──────── EXTRAIT RETENU ────────

Après Le dernier rempart et Stoker plus tôt dans l’année, Bong Joon-ho est le troisième réalisateur coréen majeur à venir tâter du système hollywoodien. Une opération risquée dont leurs confrères hongkongais avaient pu faire les frais dans les années 90, dont il n’est resté dans les mémoires guère que le jouissif Volte/Face de John Woo. Qu’en est-il pour le réalisateur de Memories of Murder et The Host ?
Il est intéressant de constater que sur ce projet, contrairement au Dernier rempart, nous n’avons pas affaire à une simple commande disposant d’un script moyen sur lequel on appose un réalisateur étranger. Ce Snowpiercer est réellement une œuvre internationale et multiculturelle, entre le fait qu’il soit adapté d’une bande-dessinée française (vous pouvez bomber le torse), réalisé par un coréen et joué par un casting hétérogène, du très britannique John Hurt au coréen Song Kang-ho en passant par l’ex-Captain America Chris Evans. Une caractéristique intéressante du film qui est de plus totalement cohérente avec son point de départ, à savoir un train faisant office d’Arche de Noé dans un monde post-apocalyptique dévasté par une période glaciaire.

────────

▶ CONSIGNES:
1. Traduisez en anglais cette phrase de l’extrait : « Qu’en est-il pour le réalisateur de Memories of Murder et The Host ? »
2. Recopiez à l’identique le passage de l’extrait qui commence à « Il est intéressant » et se termine à « une période glaciaire. ».

──────── DONNÉES FOURNIES ────────

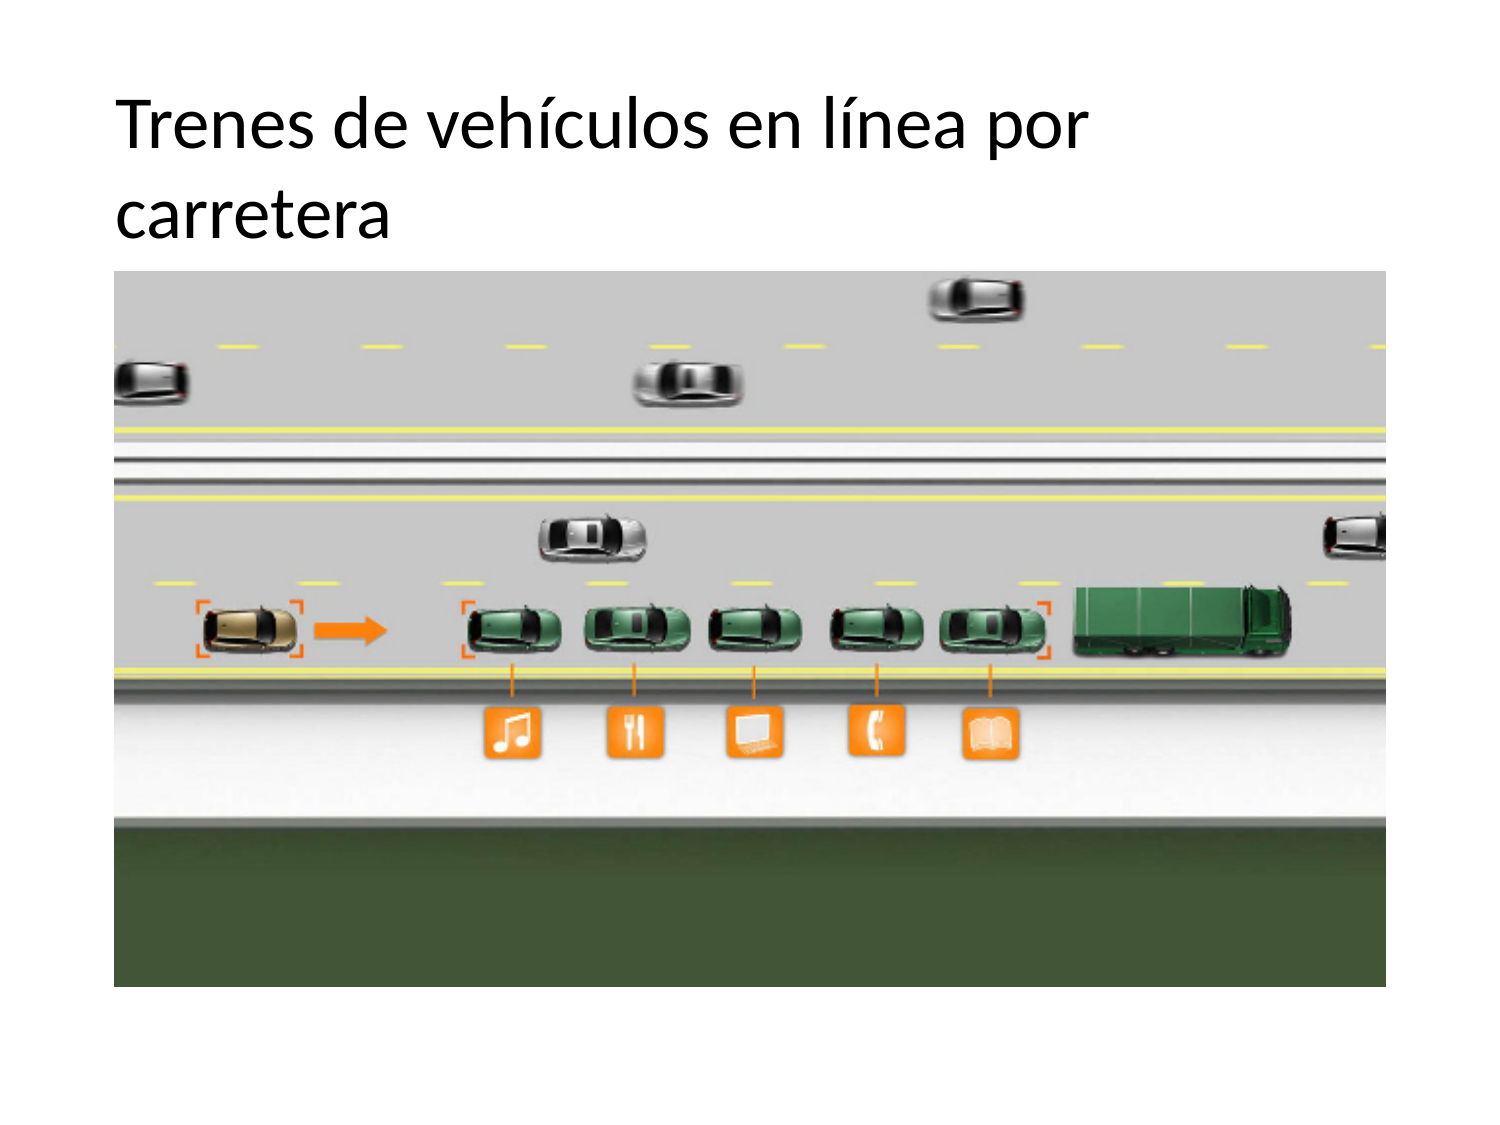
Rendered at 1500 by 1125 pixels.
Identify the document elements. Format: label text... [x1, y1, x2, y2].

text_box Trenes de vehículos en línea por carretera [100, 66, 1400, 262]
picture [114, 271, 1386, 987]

────────

▶ RÉPONSES FOURNIES:
1. What about the director of Memories of Murder and The Host?

2.
Il est intéressant de constater que sur ce projet, contrairement au Dernier rempart, nous n’avons pas affaire à une simple commande disposant d’un script moyen sur lequel on appose un réalisateur étranger. Ce Snowpiercer est réellement une œuvre internationale et multiculturelle, entre le fait qu’il soit adapté d’une bande-dessinée française (vous pouvez bomber le torse), réalisé par un coréen et joué par un casting hétérogène, du très britannique John Hurt au coréen Song Kang-ho en passant par l’ex-Captain America Chris Evans. Une caractéristique intéressante du film qui est de plus totalement cohérente avec son point de départ, à savoir un train faisant office d’Arche de Noé dans un monde post-apocalyptique dévasté par une période glaciaire.